Pompei raccoglie tutto e lo consegna a Maria.
Il Vesuvio che veglia dall’alto.
Il mare che accompagna ogni sguardo.
I vicoli stretti, le piazze che si aprono all’improvviso.
Le strade che profumano di pane caldo,
di pizza appena sfornata,
di mozzarella fresca, semplice, bianca, condivisa.
Il cibo qui non è folklore.
È gesto quotidiano, è tavola, è famiglia, è popolo.
Tra una chiesa e un vicolo,
tra un santo e una bottega,
Napoli racconta una fede che non si separa mai dalla vita reale.
Una città dove il sacro convive con il profano,
dove la bellezza non è ordinata ma vissuta,
dove anche una pausa, un sapore, una strada affollata
possono diventare spazio di incontro.
E proprio per questo, Napoli non distrae dal pellegrinaggio.
Lo rende più umano.
Più vero.
Più incarnato.
La Chiesa legata a Don Dolindo non colpisce per grandezza.

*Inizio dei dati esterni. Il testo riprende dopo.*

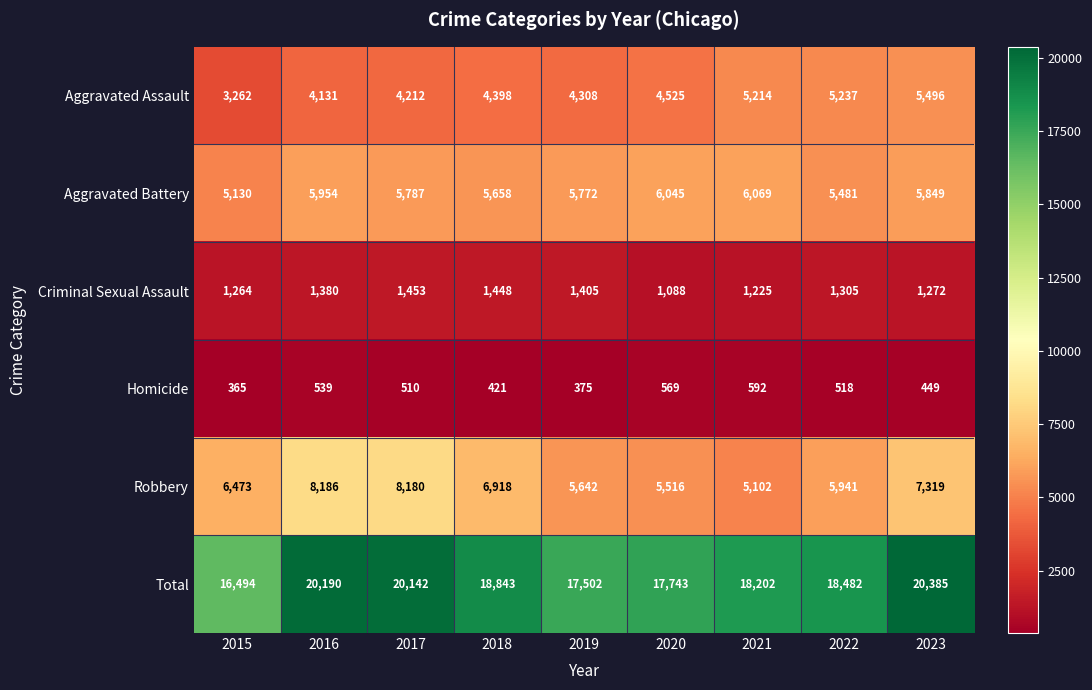

What is the maximum value for Criminal Sexual Assault?

1453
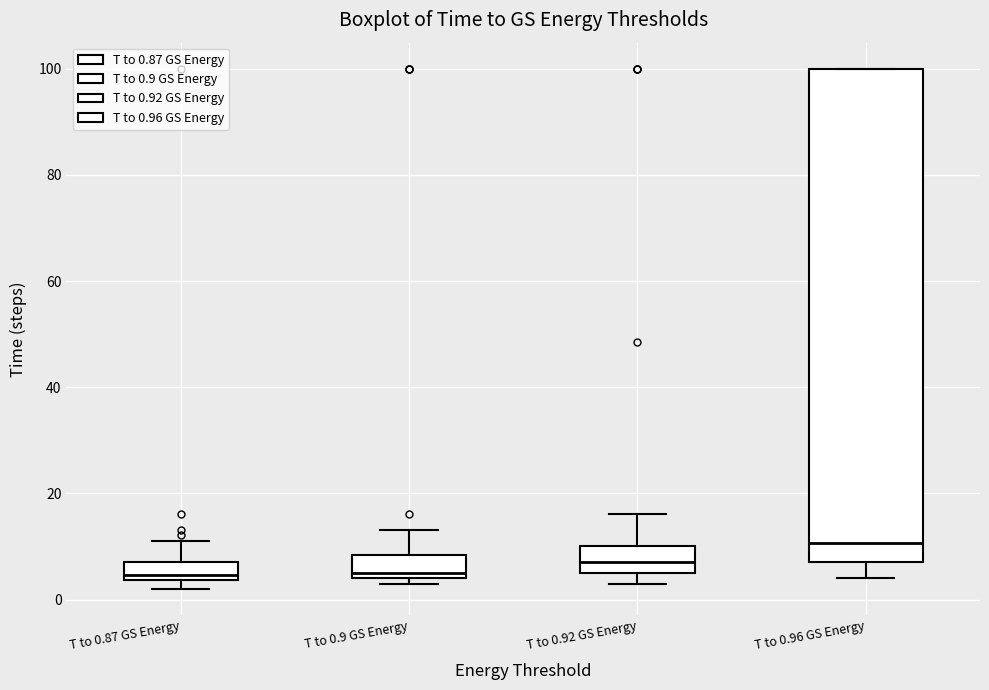

Reading left to right, read every box against the y-axis: the position of its median line, the range the box covers, and the ends of its whiskers. The values are not printed on the chart, so give them approximately, as read against the axis.

T to 0.87 GS Energy: median 4 (just above the box's lower edge), box 4 to 8, whiskers 2 to 12
T to 0.9 GS Energy: median 6, box 4 to 8, whiskers 4 (just below the box's lower edge) to 14
T to 0.92 GS Energy: median 8, box 6 to 10, whiskers 4 to 16
T to 0.96 GS Energy: median 10, box 8 to 100, whiskers 4 to 100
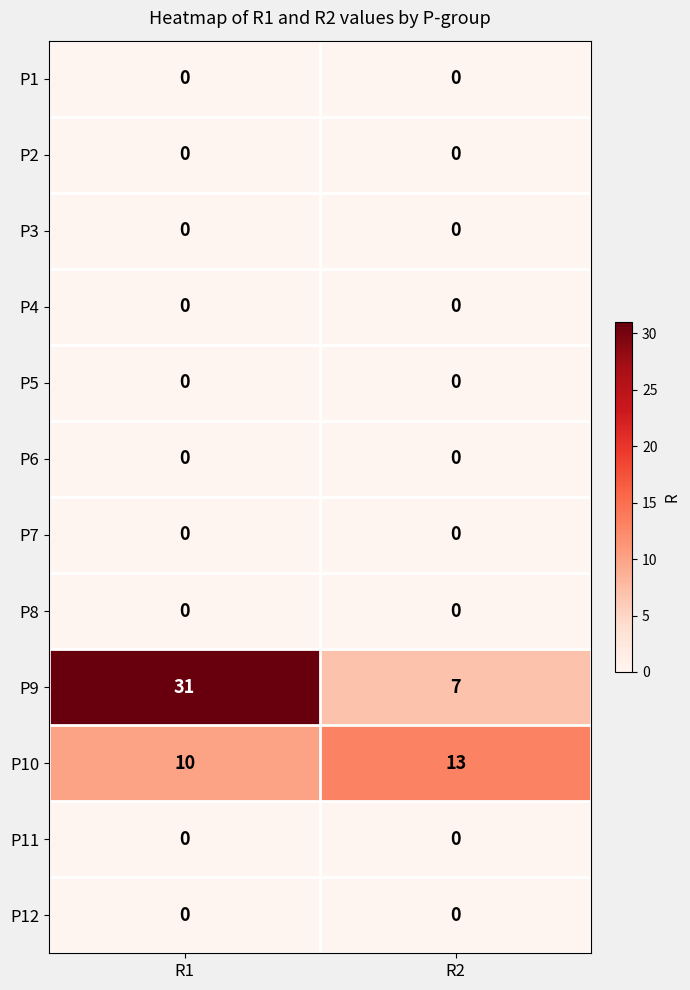

Reading left to right, list all the values displayed in this chart.

P1: R1=0	R2=0
P2: R1=0	R2=0
P3: R1=0	R2=0
P4: R1=0	R2=0
P5: R1=0	R2=0
P6: R1=0	R2=0
P7: R1=0	R2=0
P8: R1=0	R2=0
P9: R1=31	R2=7
P10: R1=10	R2=13
P11: R1=0	R2=0
P12: R1=0	R2=0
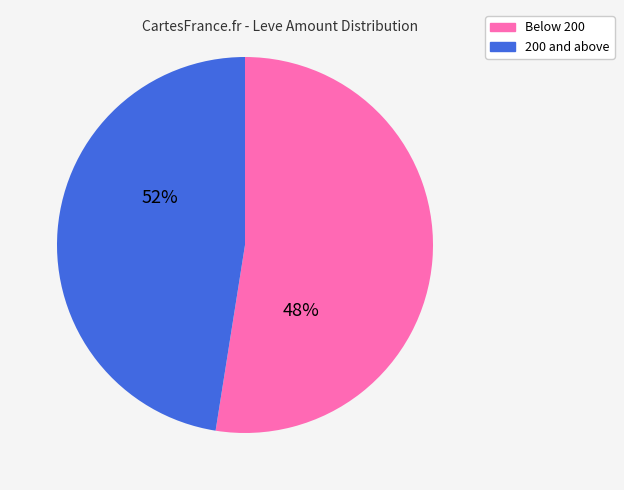

True or false: 29 accounts for 1% of the total.

False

Colpisce per essenzialità.
Qui molti pellegrini compiono un gesto semplice, quasi istintivo:
bussano alla tomba.
Non per superstizione.
Perché Don Dolindo, in vita, diceva che avrebbe continuato ad aiutare chi bussava con fiducia.

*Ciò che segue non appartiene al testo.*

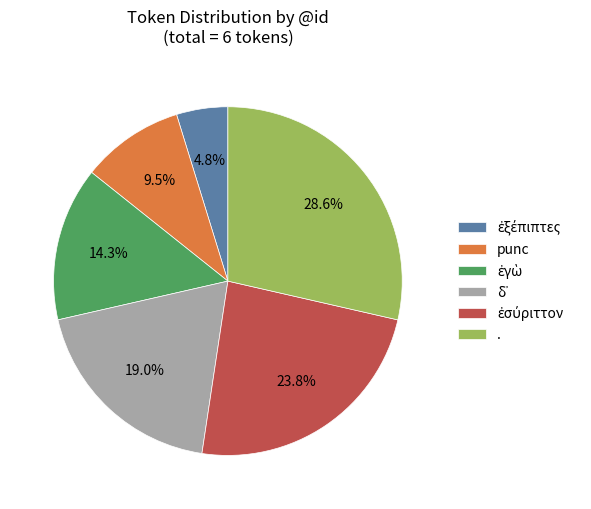

What portion of the pie excludes .?

71.4%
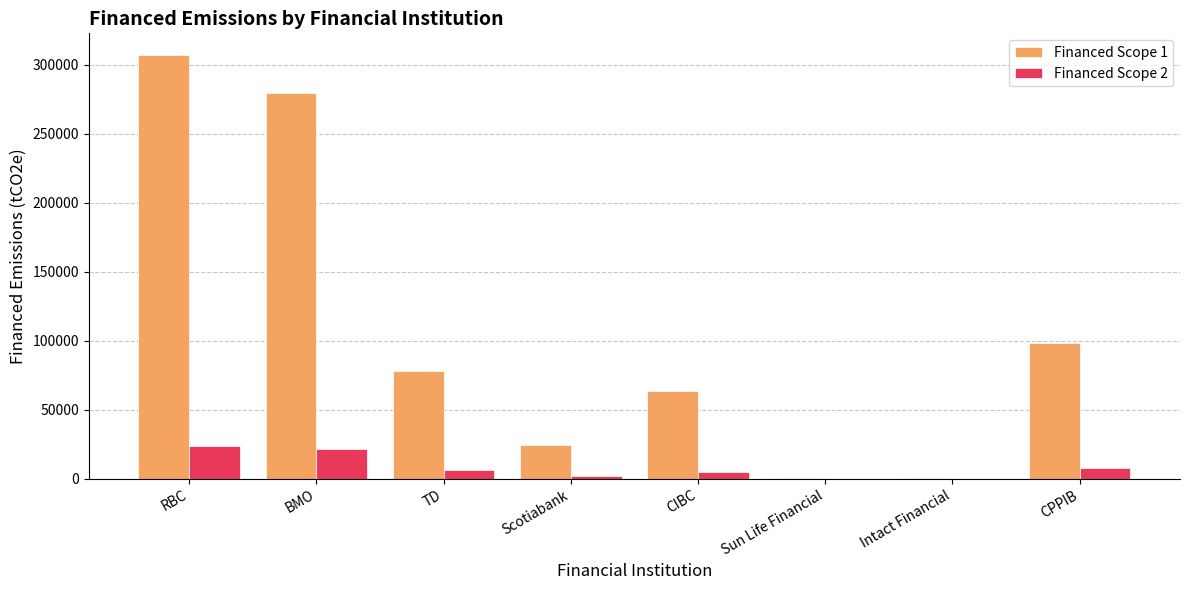

What is the maximum value shown in the chart?

307277.7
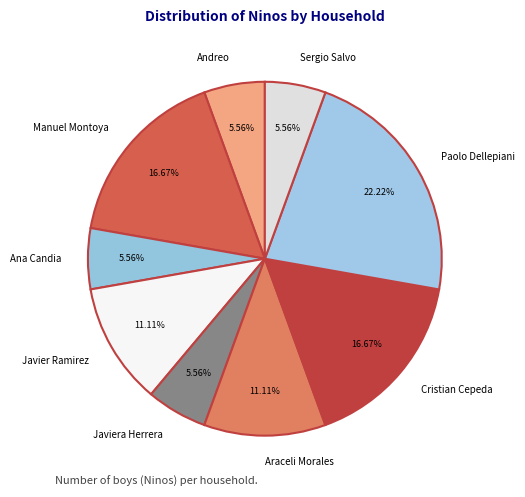

What is the largest slice in the pie chart?

Paolo Dellepiani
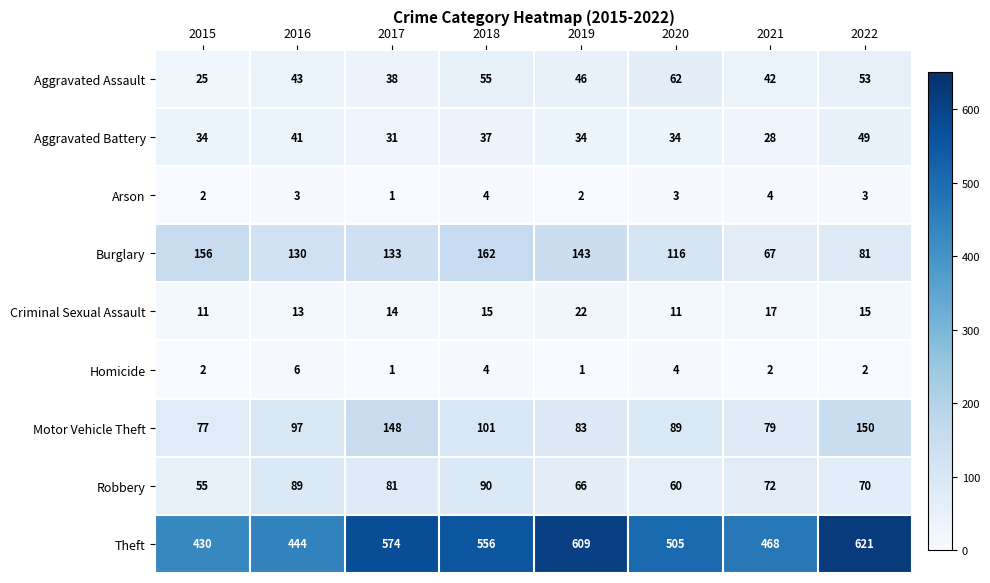

Which series has the widest spread of values?

Theft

C’è chi bussa una volta sola.
Chi appoggia la mano.
Chi resta in silenzio.
In quel luogo la fede non si discute:
si consegna.
La frase “Gesù, pensaci Tu” non è uno slogan.
È una resa.
Un modo di smettere di trattenere tutto.
Molti ripartono da qui più leggeri,
non perché i problemi spariscono,
ma perché non sono più soli a portarli.
Davanti alla cappella di San Giuseppe Moscati
si capisce subito che non si è davanti a un santo distante.
Moscati era un medico che camminava per le strade di Napoli,
entrava nelle case, curava i poveri spesso senza chiedere nulla.
Ancora oggi, molti si fermano qui
per affidare la salute,
il lavoro,
le responsabilità quotidiane.
C’è chi lascia un biglietto.
Chi sfiora la teca.
Chi resta qualche minuto in silenzio.
Moscati parla a chi vive immerso nella vita reale,
a chi sente il peso di dover “reggere tutto”.
Qui la santità non appare eroica.
Appare possibile.
Il santuario di Santa Maria Francesca non è un luogo imponente.
È una casa.
Una stanza.
È qui che molti pellegrini restano colpiti:
una santità vissuta nel poco,
nel limite,
nella sofferenza quotidiana.
Santa Maria Francesca è da sempre invocata
per le intenzioni legate alla famiglia,
alla maternità,
alle situazioni difficili che non fanno rumore.
C’è chi si siede.
Chi tocca il letto.
Chi resta in silenzio più a lungo del previsto.
È un luogo che non chiede parole.
Chiede presenza.
Davanti al Cristo Velato,
anche i più abituati ai pellegrinaggi si fermano.
Non è una visita da spiegare.
È una sosta.
Il corpo scolpito, il velo, la quiete irreale:
tutto parla di dolore, morte, ma anche di attesa.
Molti escono senza dire nulla.
Altri con le lacrime agli occhi.
È uno di quei momenti che non si raccontano bene dopo.
Ma che restano.
Pompei non è una tappa come le altre.
È il luogo dove il pellegrinaggio si raccoglie.
Nel Santuario della Beata Vergine del Rosario
si entra in modo diverso.
Più lento.
Più attento.
Qui la storia di Bartolo Longo diventa concreta:
una vita confusa, ferita,
ricostruita attraverso il Rosario, la carità, la fiducia.
Durante la visita molti partecipano alla Santa Messa,
altri sostano davanti all’immagine della Madonna,
altri ancora recitano il Rosario camminando.
Pompei non promette miracoli immediati.
Promette una presenza che accompagna.
Ed è spesso qui che il pellegrinaggio cambia passo.